#### EXTRACTED RECORDS

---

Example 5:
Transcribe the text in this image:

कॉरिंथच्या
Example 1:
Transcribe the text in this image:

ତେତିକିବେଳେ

########

HOW TO COMPLETE THIS TASK —
Set all of the data down again exactly.

ANSWER TO THIS EXERCISE —
---

Example 5:
Transcribe the text in this image:

कॉरिंथच्या
Example 1:
Transcribe the text in this image:

ତେତିକିବେଳେ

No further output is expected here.